Yes, Ayurveda utilizes various herbs and herbal formulations to support diabetes management. Some commonly used herbs include bitter melon (karela), Indian gooseberry (amla), gymnema (gurmar), holy basil (tulsi), fenugreek (methi), and cinnamon. These herbs are believed to have properties that can help regulate blood sugar levels, improve insulin sensitivity, and support overall metabolic health.

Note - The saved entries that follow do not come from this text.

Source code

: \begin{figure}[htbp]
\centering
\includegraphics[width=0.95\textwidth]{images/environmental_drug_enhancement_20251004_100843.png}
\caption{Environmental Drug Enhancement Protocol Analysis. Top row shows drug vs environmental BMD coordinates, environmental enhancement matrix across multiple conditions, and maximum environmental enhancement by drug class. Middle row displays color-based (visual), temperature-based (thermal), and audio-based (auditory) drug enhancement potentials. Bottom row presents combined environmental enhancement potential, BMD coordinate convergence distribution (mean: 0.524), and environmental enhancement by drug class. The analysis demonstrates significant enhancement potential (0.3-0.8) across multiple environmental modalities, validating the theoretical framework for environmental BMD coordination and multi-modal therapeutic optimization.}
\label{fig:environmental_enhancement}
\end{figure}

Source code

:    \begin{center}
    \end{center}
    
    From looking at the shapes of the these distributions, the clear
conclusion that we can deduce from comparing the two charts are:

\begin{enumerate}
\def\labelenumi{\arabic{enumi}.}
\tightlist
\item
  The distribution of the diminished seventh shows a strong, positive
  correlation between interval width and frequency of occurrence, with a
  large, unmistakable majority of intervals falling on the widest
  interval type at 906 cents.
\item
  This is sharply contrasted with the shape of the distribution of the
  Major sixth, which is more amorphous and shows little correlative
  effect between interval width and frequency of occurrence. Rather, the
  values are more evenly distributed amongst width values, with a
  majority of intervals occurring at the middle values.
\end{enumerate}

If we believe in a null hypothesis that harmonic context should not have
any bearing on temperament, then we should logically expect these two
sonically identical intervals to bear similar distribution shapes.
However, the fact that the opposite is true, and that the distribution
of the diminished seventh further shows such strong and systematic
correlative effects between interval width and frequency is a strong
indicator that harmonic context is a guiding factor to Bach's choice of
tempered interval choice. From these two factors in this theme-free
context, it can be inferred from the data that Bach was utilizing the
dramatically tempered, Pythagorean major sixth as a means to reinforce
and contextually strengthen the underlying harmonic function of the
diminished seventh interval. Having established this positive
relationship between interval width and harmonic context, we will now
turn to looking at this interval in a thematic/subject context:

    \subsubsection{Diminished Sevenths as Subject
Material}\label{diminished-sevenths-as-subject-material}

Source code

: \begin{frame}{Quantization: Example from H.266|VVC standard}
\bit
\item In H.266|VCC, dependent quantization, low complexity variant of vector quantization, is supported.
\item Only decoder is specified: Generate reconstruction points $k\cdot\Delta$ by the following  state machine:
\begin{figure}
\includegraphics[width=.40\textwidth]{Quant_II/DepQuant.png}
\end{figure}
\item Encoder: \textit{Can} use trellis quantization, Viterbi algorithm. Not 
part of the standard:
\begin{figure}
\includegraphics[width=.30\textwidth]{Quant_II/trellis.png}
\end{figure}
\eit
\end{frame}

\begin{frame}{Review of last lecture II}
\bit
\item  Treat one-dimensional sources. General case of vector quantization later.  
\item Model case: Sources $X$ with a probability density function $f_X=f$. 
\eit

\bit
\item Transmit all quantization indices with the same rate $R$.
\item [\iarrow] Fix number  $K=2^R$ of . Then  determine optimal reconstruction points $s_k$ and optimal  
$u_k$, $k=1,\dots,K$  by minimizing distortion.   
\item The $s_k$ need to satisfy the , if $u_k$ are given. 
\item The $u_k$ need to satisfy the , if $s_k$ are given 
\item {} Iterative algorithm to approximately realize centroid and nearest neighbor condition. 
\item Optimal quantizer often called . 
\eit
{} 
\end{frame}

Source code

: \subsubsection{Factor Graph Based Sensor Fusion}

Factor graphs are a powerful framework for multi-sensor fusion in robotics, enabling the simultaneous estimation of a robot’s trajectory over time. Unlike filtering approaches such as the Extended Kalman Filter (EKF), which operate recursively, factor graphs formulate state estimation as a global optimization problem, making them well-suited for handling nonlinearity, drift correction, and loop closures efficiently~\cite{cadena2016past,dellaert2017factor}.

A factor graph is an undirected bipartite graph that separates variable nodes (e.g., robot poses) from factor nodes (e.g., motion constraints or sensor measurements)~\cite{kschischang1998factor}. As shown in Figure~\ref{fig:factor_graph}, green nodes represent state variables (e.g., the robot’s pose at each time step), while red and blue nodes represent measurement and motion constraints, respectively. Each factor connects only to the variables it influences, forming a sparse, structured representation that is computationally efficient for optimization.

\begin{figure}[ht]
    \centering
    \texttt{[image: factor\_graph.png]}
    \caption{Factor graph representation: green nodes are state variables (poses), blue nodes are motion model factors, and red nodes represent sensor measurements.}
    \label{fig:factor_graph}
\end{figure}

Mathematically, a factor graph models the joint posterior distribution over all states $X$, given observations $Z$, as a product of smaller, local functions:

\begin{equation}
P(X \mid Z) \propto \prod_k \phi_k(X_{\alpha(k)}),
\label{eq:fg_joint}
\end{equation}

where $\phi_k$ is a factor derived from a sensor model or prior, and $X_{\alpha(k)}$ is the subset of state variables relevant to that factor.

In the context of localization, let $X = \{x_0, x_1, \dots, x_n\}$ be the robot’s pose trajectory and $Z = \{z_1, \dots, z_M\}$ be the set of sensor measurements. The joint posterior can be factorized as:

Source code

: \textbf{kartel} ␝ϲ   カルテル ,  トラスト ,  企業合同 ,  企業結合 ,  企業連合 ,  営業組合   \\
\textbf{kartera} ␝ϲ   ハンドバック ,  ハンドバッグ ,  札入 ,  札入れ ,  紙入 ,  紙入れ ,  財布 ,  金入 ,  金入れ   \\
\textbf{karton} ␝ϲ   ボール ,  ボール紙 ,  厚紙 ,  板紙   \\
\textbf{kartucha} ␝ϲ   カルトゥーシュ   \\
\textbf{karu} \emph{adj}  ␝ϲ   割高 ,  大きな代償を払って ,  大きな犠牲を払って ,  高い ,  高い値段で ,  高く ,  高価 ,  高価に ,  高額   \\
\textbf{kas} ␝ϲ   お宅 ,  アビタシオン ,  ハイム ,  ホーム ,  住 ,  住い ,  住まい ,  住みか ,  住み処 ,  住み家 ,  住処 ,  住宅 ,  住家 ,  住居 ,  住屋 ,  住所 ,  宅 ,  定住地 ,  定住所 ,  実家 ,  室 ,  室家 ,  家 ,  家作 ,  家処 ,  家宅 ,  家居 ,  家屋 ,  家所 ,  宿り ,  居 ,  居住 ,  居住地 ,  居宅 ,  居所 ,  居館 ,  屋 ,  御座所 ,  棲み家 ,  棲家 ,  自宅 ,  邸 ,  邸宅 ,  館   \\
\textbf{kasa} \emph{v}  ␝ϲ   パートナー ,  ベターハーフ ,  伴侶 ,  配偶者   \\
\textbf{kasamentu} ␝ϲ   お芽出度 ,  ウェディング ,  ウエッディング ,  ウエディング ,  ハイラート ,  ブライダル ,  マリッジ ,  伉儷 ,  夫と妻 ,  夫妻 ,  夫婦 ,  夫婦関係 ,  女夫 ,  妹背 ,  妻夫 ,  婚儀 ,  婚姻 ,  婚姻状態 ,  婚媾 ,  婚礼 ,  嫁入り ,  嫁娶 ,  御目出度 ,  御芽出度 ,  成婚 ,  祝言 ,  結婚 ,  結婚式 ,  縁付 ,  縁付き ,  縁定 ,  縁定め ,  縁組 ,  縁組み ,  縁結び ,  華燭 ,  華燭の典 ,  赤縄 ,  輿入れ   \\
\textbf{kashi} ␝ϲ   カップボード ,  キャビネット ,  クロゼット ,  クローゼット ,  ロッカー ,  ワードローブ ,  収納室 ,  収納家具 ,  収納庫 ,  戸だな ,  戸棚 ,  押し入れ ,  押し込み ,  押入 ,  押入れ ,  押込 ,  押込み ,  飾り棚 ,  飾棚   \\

Panchakarma is an Ayurvedic detoxifying rejuvenation treatment that includes various cleansing methods. While Panchakarma is not a direct cure for diabetes, it can be useful as a supplementary treatment. By eliminating toxins, reducing stress, and improving overall well-being, Panchakarma therapies can help manage diabetes effectively

Ayurveda can complement, but not completely replace, traditional treatments for diabetes. It is important to consult with a qualified Ayurvedic practitioner and work together with your health care provider to develop a comprehensive treatment plan. Ayurveda can help improve the effectiveness of traditional treatments and support overall well-being.

Ayurveda can be useful in managing both type 1 and type 2 diabetes. However, individual results may vary, and the effectiveness of Ayurvedic treatments may depend on various factors such as the severity of the condition, overall health, adherence to Ayurvedic principles etc.. You are Discuss with an Ayurvedic practitioner who can make appropriate recommendations based on your specific needs .

When performed properly and under the guidance of a qualified practitioner, Ayurvedic treatments are generally considered safe. However, individual feelings and allergies may vary. It is important to disclose your medical history and any ongoing treatments to your Ayurvedic practitioner to ensure safe and effective management of diabetes.